--- begin ---

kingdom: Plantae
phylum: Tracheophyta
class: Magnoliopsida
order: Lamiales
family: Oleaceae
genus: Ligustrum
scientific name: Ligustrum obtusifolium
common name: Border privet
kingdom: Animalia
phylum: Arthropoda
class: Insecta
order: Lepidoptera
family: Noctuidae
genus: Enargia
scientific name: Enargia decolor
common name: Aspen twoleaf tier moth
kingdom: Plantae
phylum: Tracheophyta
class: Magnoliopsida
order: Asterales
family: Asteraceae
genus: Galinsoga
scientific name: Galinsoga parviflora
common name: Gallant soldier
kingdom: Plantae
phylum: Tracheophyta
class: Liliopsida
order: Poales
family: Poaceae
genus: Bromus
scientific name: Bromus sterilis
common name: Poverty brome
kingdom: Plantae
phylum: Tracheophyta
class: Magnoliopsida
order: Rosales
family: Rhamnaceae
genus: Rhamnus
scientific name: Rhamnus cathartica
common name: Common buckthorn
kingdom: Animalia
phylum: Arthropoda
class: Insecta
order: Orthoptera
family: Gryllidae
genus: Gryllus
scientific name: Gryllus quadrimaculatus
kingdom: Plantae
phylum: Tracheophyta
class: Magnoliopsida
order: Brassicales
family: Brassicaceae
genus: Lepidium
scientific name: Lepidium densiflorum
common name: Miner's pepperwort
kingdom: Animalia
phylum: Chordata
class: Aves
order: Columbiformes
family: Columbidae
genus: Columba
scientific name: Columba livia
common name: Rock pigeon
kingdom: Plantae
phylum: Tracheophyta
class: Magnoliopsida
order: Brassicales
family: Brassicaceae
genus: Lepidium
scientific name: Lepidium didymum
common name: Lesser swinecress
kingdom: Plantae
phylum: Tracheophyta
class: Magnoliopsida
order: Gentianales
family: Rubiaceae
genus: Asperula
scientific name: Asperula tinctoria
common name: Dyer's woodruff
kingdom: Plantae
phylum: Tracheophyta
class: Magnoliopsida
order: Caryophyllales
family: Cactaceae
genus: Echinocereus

--- end ---

* **The problem**: Please pick out every line in the material above that contains the word "scientific", and copy those lines.

* **Exercise result**:
scientific name: Ligustrum obtusifolium
scientific name: Enargia decolor
scientific name: Galinsoga parviflora
scientific name: Bromus sterilis
scientific name: Rhamnus cathartica
scientific name: Gryllus quadrimaculatus
scientific name: Lepidium densiflorum
scientific name: Columba livia
scientific name: Lepidium didymum
scientific name: Asperula tinctoria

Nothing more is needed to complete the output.